Stricter limitation are now in place on people congregating in the affected regions — under the auspices of the Toronto, Ottawa and Peel Region Health Authorities — until at least November 7. That includes a complete shutdown of entertainment, exhibit and fitness facilities such as: movie theatres; performing arts centres; casinos; racetrack spectator stands; gyms and associated training rooms; and areas within museums and galleries where viewers could be in close proximity.

In addition, indoor food and drink service is prohibited in restaurants, cafeterias, bars and mall food courts. Meeting and event spaces are allowed to accommodate no more than 10 people indoors or 25 people outdoors, while a maximum of 10 people can be on-site at a real estate open house if appropriate social distancing is maintained.

Ontario’s $300-million contribution to easing fixed property costs was affirmed on the same day federal Finance Minister Chrystia Freeland announced the new Canada Emergency Rent Subsidy. The successor program to Canada Emergency Commercial Rent Assistance (CECRA) will channel relief directly to commercial tenants and small owner-operator mortgage holders to cover up to 65 per cent of fixed property expenses, or up to 95 per cent in situations where newly imposed public health controls have created extra hardship.

“Ontario will build on the historic collaboration with the government of Canada to ensure workers are protected, businesses are supported, and that this support arrives as soon as possible,” noted Ontario Finance Minister Rod Phillips.

Earlier last week, the provincial government also announced a plan to assist small businesses in responding to and rebounding from COVID-19-related financial pressures.
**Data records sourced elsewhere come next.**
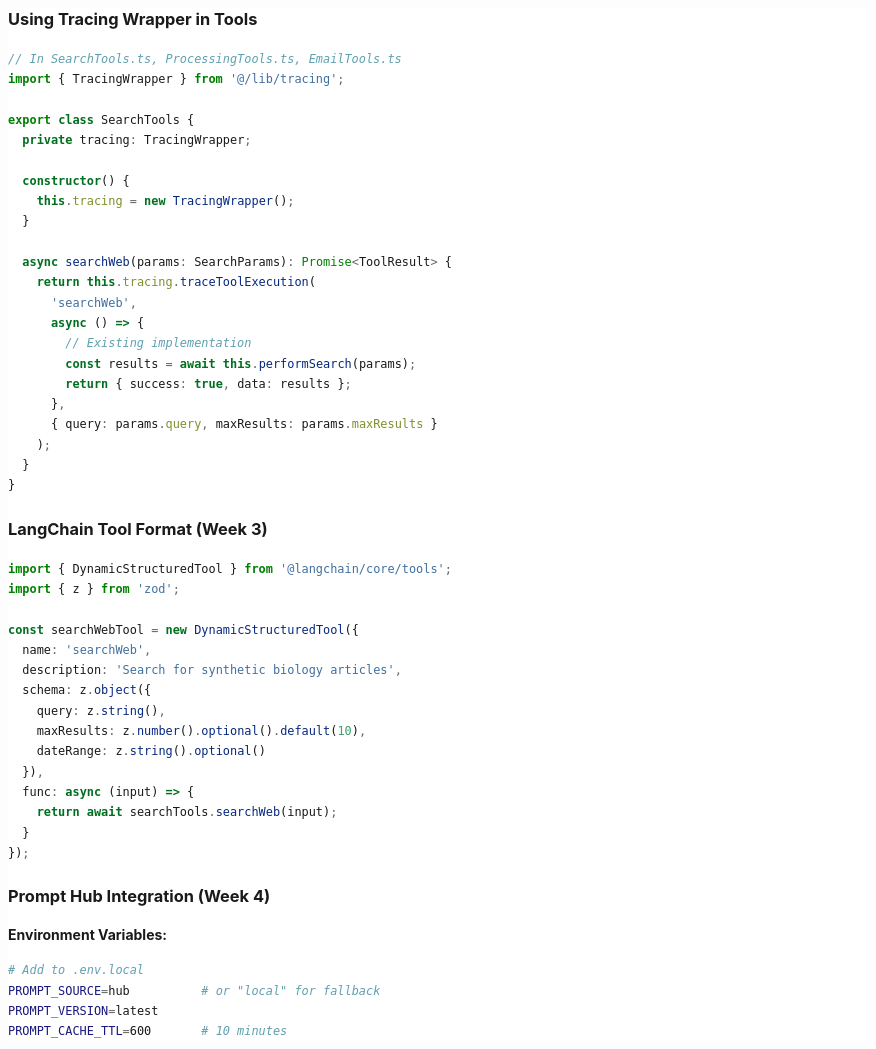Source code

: ### Using Tracing Wrapper in Tools

```typescript
// In SearchTools.ts, ProcessingTools.ts, EmailTools.ts
import { TracingWrapper } from '@/lib/tracing';

export class SearchTools {
  private tracing: TracingWrapper;
  
  constructor() {
    this.tracing = new TracingWrapper();
  }
  
  async searchWeb(params: SearchParams): Promise<ToolResult> {
    return this.tracing.traceToolExecution(
      'searchWeb',
      async () => {
        // Existing implementation
        const results = await this.performSearch(params);
        return { success: true, data: results };
      },
      { query: params.query, maxResults: params.maxResults }
    );
  }
}
```

### LangChain Tool Format (Week 3)

```typescript
import { DynamicStructuredTool } from '@langchain/core/tools';
import { z } from 'zod';

const searchWebTool = new DynamicStructuredTool({
  name: 'searchWeb',
  description: 'Search for synthetic biology articles',
  schema: z.object({
    query: z.string(),
    maxResults: z.number().optional().default(10),
    dateRange: z.string().optional()
  }),
  func: async (input) => {
    return await searchTools.searchWeb(input);
  }
});
```

### Prompt Hub Integration (Week 4)

**Environment Variables:**
```bash
# Add to .env.local
PROMPT_SOURCE=hub          # or "local" for fallback
PROMPT_VERSION=latest
PROMPT_CACHE_TTL=600       # 10 minutes
```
Among measures, businesses with two to nine employees will be eligible for one-time grants of up to $1,000 for the purchase of personal protective equipment (PPE).

Legislation tabled in Bill 215, the Main Street Recovery Act, would: allow deliveries to retail facilities at all times despite any existing municipal by-laws; open the potential for the Ontario Food Terminal to sell a broader range of products; and increase penalties for those found to be operating taxi services without a license. The provincial government has also indicated the current temporary allowance for alcohol to be delivered with food deliveries to private homes will be made permanent.